1, and parts corresponding to those of the prior art in FIG. 1 are given the same reference numerals. This prior art technique is used when less resolution is required than that of FIG. In these prior art shown in FIG.
A differential magnetic head that is small and has good sensitivity is desired in actual industry. SUMMARY OF THE INVENTION It is therefore an object of the present invention to provide a differential magnetic head with good sensitivity. The present invention, described in connection with the embodiment of FIGS. 3 to 6, for example, has a magnetic core 15 having a generally S-shaped overall shape, and this magnetic core 15 has a single magnetic core 15. Elongated central part 18
and two elongated legs 16, 17, one longitudinal end of each leg 16, 17 is connected to both longitudinal ends of the central part 18, and the other longitudinal end of each leg 16, 17 is connected to both longitudinal ends of the central part 18. A gap is formed between the ends (the lower end of the leg portion 16 and the upper end of the leg portion 17 in FIG. 3) and both longitudinal ends of the central portion 18, and the central portion 18 is energized by the AC power source 7. An excitation coil 21 is wound around each leg 16, 17, and a detection coil 22, 23 is wound around each leg 16, 17.
These detection coils 22 and 23 are connected in series so that the induced electromotive force cancels each other out, and the detection coils 22 and 23 are connected in series so that the induced electromotive forces cancel each other out. 17 (upper end in FIG. 3). FIG. 3 is a front view of one embodiment of the present invention.
The flat magnetic core 15 has two legs 16 and 17.
and a central portion 18. One end of the leg portion 16 is connected to one end of the central portion 18 to form a connecting portion 19 . Further, one end of the other leg portion 17 and the other end of the central portion 18 are connected to each other to form a connecting portion 20. The magnetic core thus has a generally S-shaped shape. A magnetic coil 2 that is excited by an AC power source 7 is provided in the center portion 18 of the magnetic core 15.
1 is wound. Detection coils 22 and 23 are wound around the legs 16 and 17, respectively. These detection coils 22 and 23 are connected in series so that their induced electromotive forces cancel each other out. Detection coil 2
The outputs of 2 and 23 are detected by the voltmeter 10. In a differential magnetic head having such a structure, when an object M to be detected approaches or comes into contact with the free end of the leg portion 17 and the connecting portion 19, the voltmeter 10 shows a voltage as shown in FIG. It was confirmed that an output more than 10 times greater than that of the prior art shown in 2 was obtained, and the sensitivity was extremely good. According to the inventor's experiments, the length l of the legs 16, 17 was 6 mm, the distance l2 between the legs 16, 17 and the center part 18 was 2.6 mm, and the legs 16, 17, the center part 1
When the axis-perpendicular cross section of 8 and their connecting portions 19 and 20 was 0.6 mm x 1.0 mm, the experimental results shown in Table 1 were obtained when the object to be detected M was brought close as shown by the imaginary line. The frequency of the AC power supply 7 is 2KHz. The excitation coil 21 is 600T (turn), and the excitation current has a peak to peak value of 20mA. Each detection coil 22, 23 is 300T. In Table 1, voltage indicates the peak to peak value detected by voltmeter 10.
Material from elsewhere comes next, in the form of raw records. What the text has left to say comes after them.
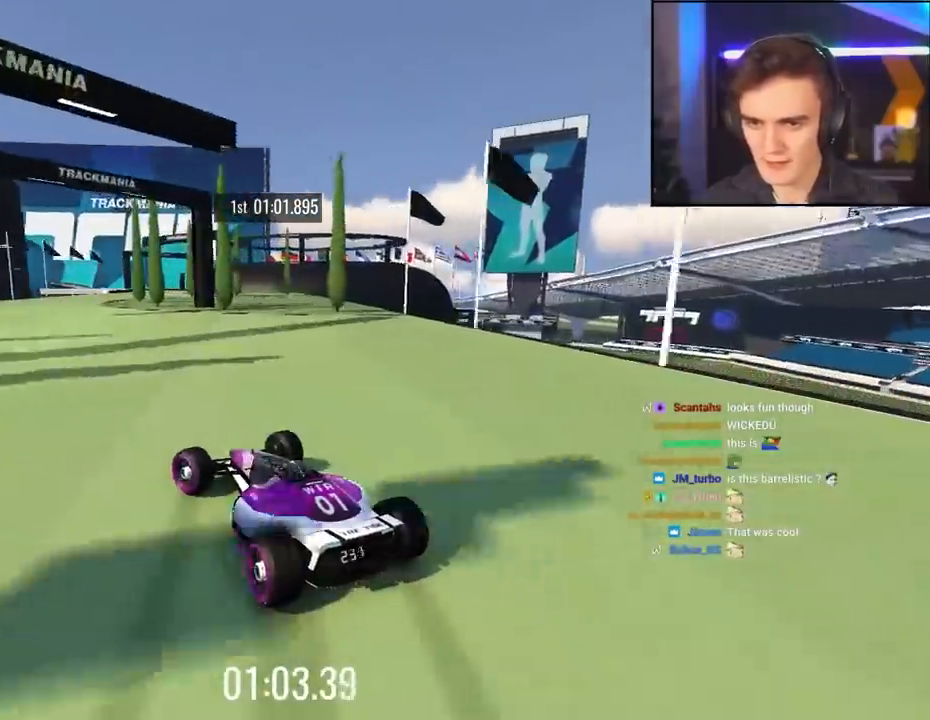
{"keys": ["up"], "events": []}
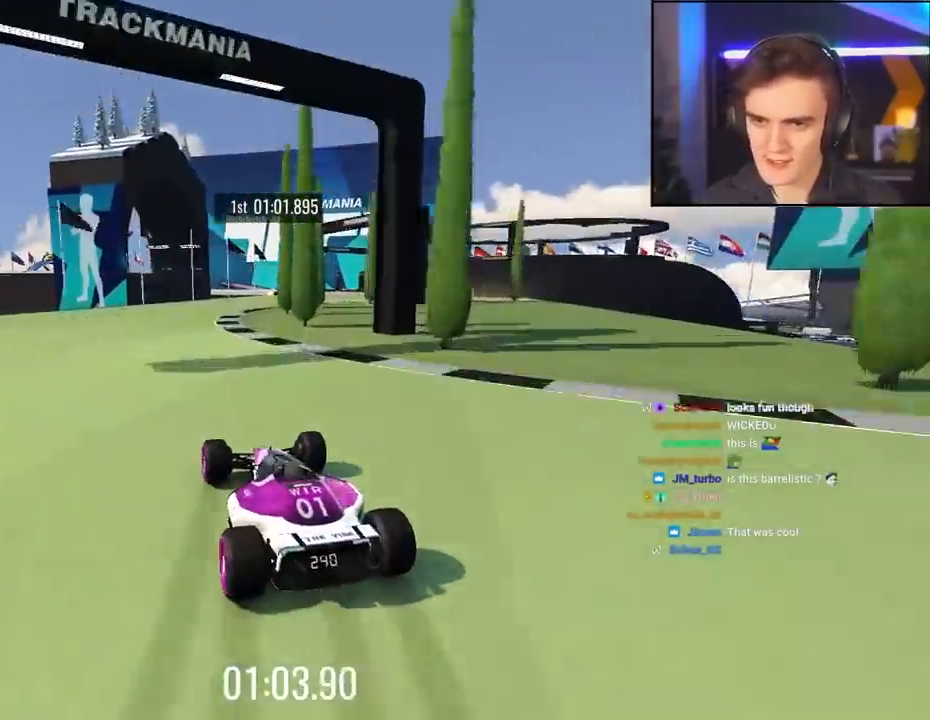
{"keys": ["up"], "events": [[134, "right", "down"], [500, "right", "up"]]}
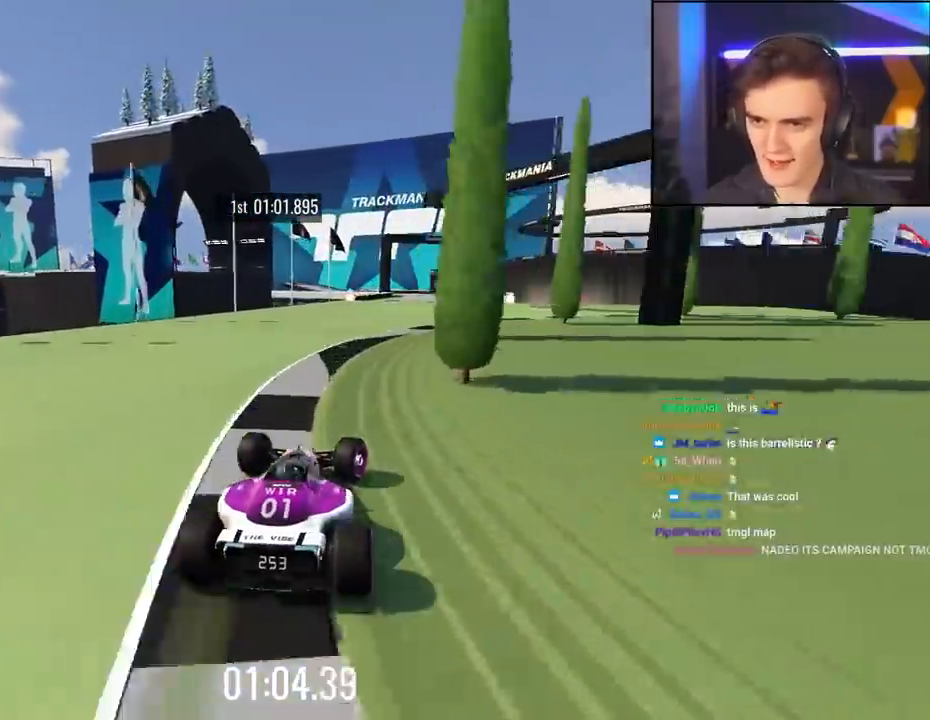
{"keys": ["up"], "events": [[334, "right", "down"], [467, "right", "up"]]}
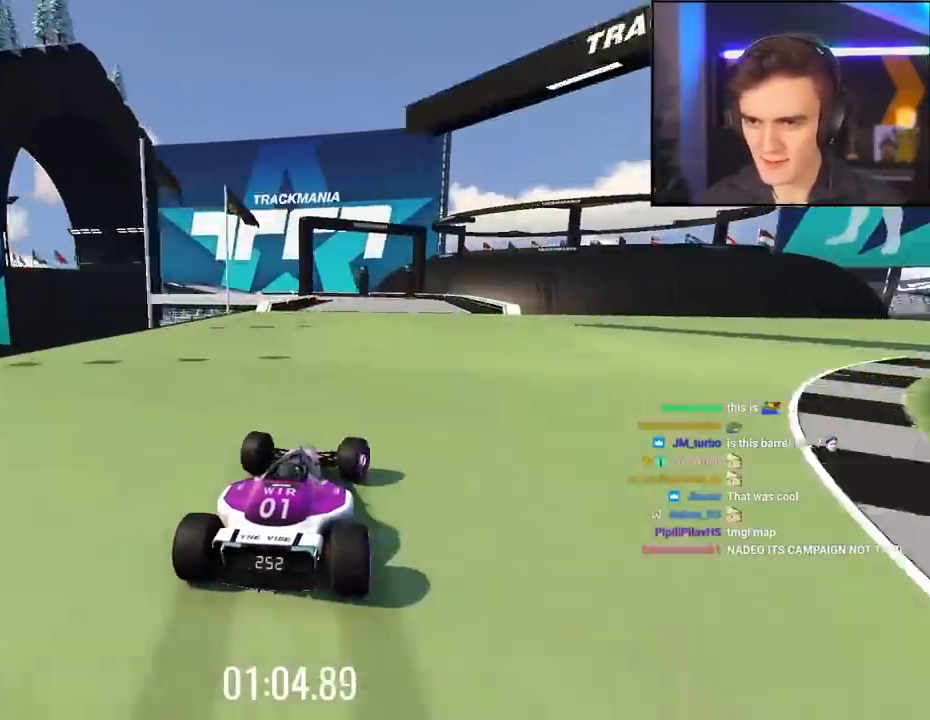
{"keys": ["left", "up"], "events": [[67, "right", "down"], [167, "right", "up"], [300, "left", "down"]]}
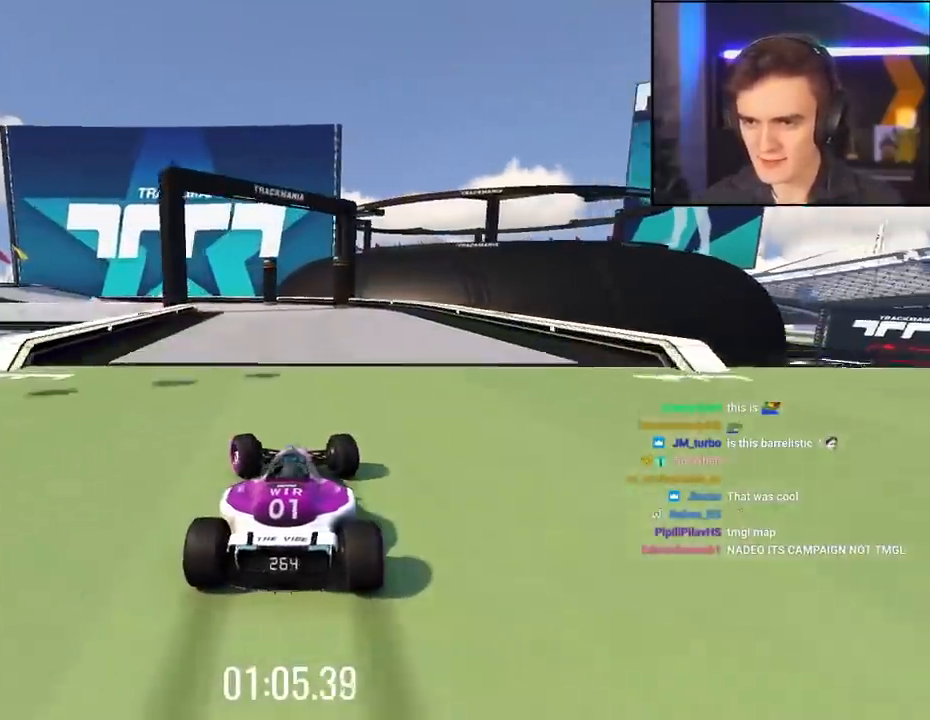
{"keys": ["left"], "events": [[84, "brake", "down"], [417, "brake", "up"], [417, "up", "up"]]}
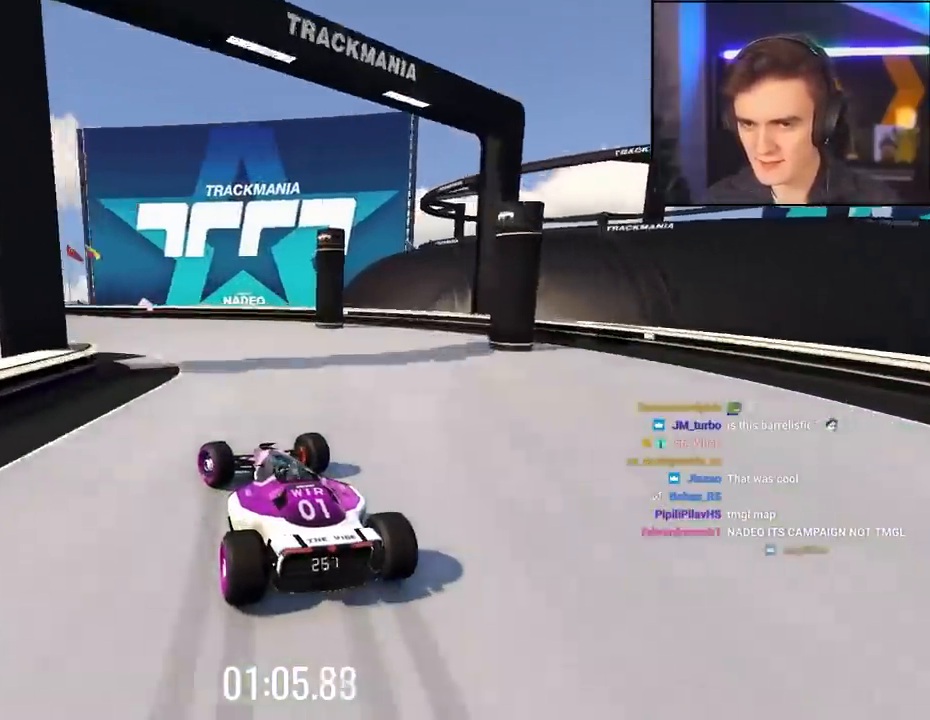
{"keys": ["left", "up"], "events": [[284, "up", "down"]]}
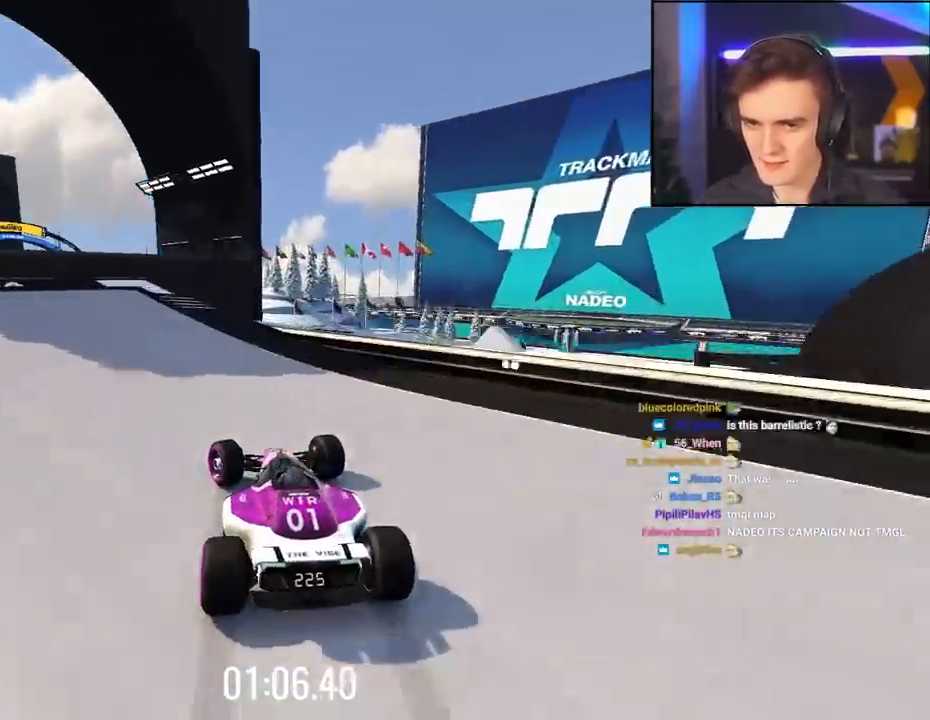
{"keys": ["right", "up"], "events": [[300, "left", "up"], [350, "right", "down"]]}
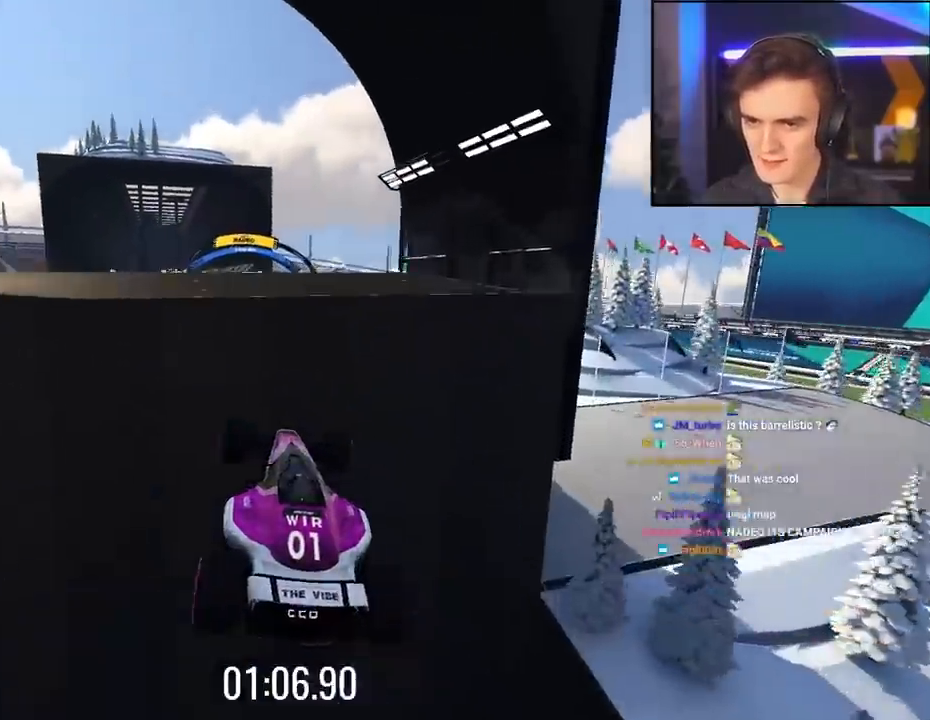
{"keys": ["up"], "events": [[167, "brake", "down"], [267, "brake", "up"], [450, "right", "up"]]}
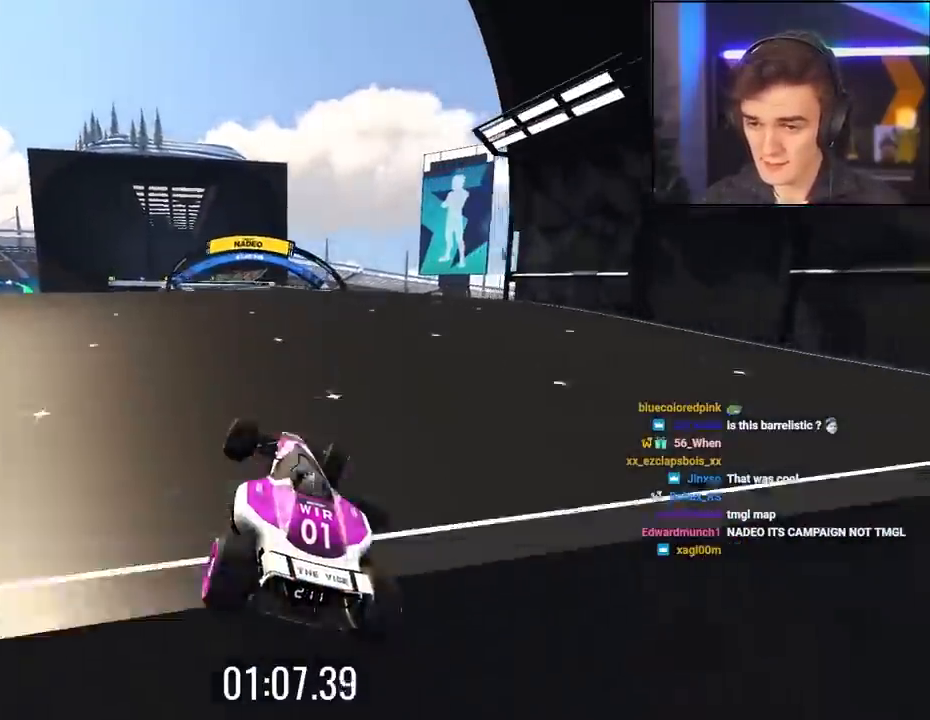
{"keys": ["up"], "events": [[284, "left", "down"], [384, "left", "up"]]}
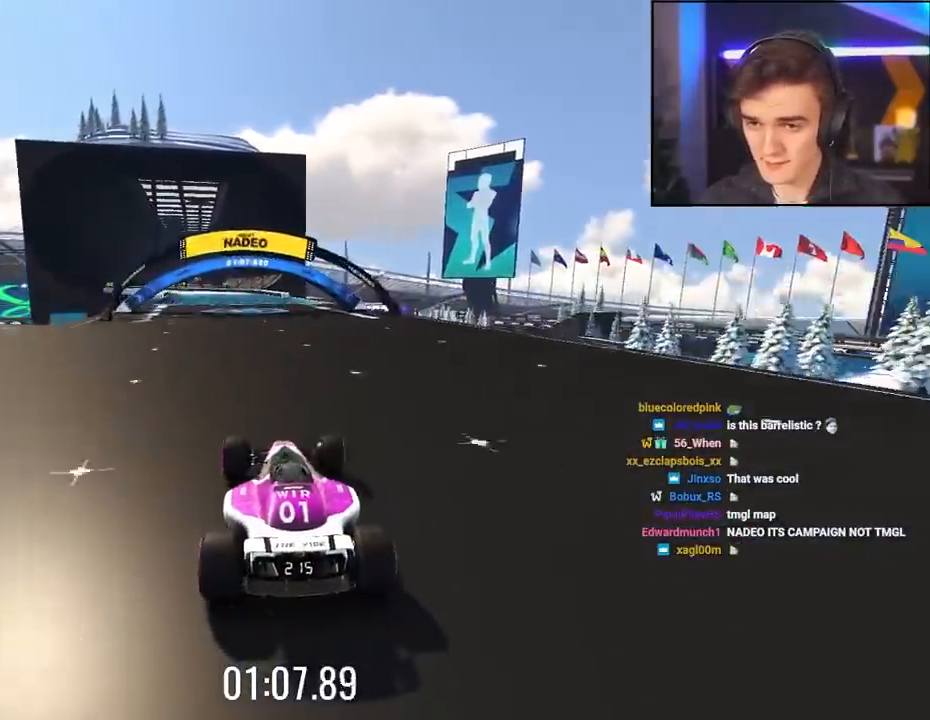
{"keys": ["up"], "events": []}
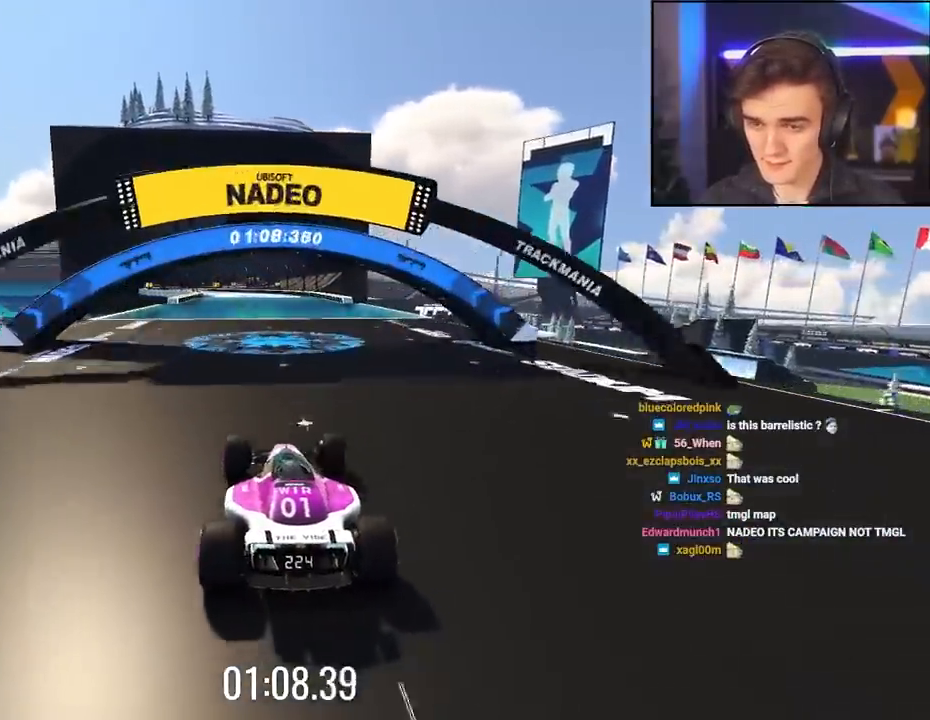
{"keys": ["up"], "events": [[367, "left", "down"], [450, "left", "up"]]}
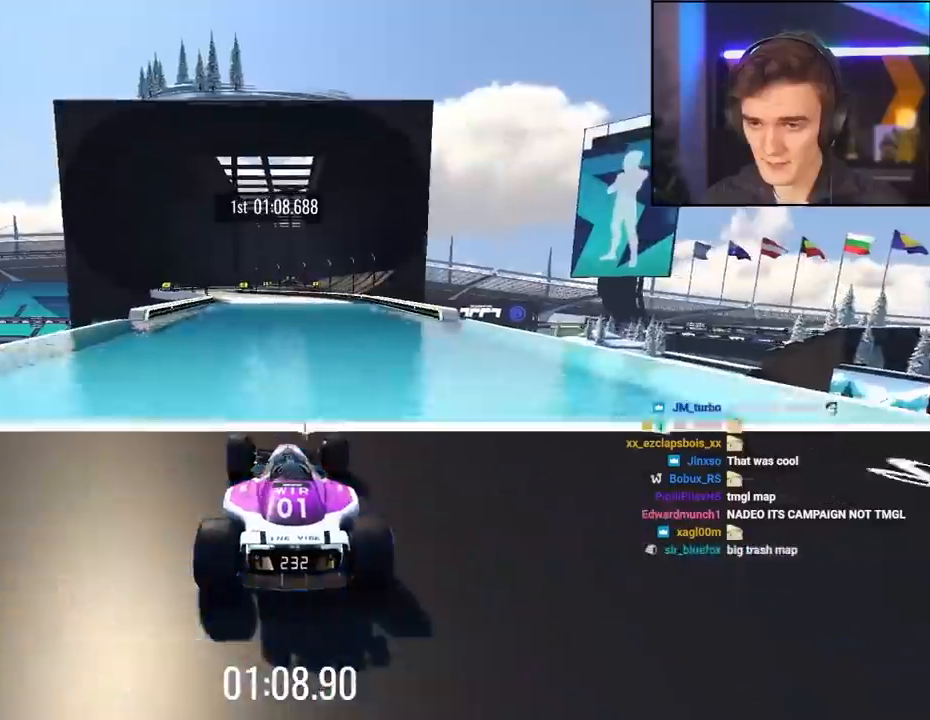
{"keys": ["up"], "events": []}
[Table] For comparison, in the prior art shown in Figure 1 and 2,
l3 = l4 = 6.0 mm, l5 = 2.6 mm, and the axis-perpendicular cross section of the magnetic core 14 is 0.6 mm x 1.0 as in the embodiment shown in Fig. 3.
The experimental results when mm is also shown in Table 1.
Each excitation coil 4, 5 is each 300T, and each detection coil 8, 9 is also each 300T.
The frequency and excitation current of the AC power source 7 are the same as those shown in the third diagram. The wires of excitation coils 4, 5; 21 and detection coils 8, 9; 22, 23 are 0.03 mm
It is φ. In Table 1, when the object M to be detected is sendust, the magnetic core is saturated, so no difference in voltage values was observed in either FIG. 3 or FIG. 1. The experimental results shown in Table 1 show that the output of the differential magnetic head of the present invention has significantly better sensitivity than that of the prior art. The inventor of the present invention inferred the reason for this through the following experiment. As shown in FIG. 4, a U-shaped magnetic core 24 is prepared, an excitation coil 25 is wound around it and excited by an AC power supply 7, and a detection coil 2
Connect a voltmeter 10 to 6. An object M to be detected is brought close to the free end of the magnetic core 24, and the output of the voltmeter 10 is read. Next, as shown in FIG. 4, the magnetic core 24
The scale of the voltmeter 10 is read when the object M to be detected is brought close to the connecting portion of the voltmeter 10. Voltmeter 1 when the detected object M is a ferromagnetic material such as iron and a non-magnetic material such as aluminum or copper
The reading of 0 is shown in Table 2.

[Table] In Table 2, the frequency of AC power supply 7 is
50KHz, and the excitation current of the excitation coil 25 is
The peak to peak value is 20mA. Also voltmeter 10
The output by is a peak to peak value. From Table 2, it should be noted that according to the experiment shown in FIG.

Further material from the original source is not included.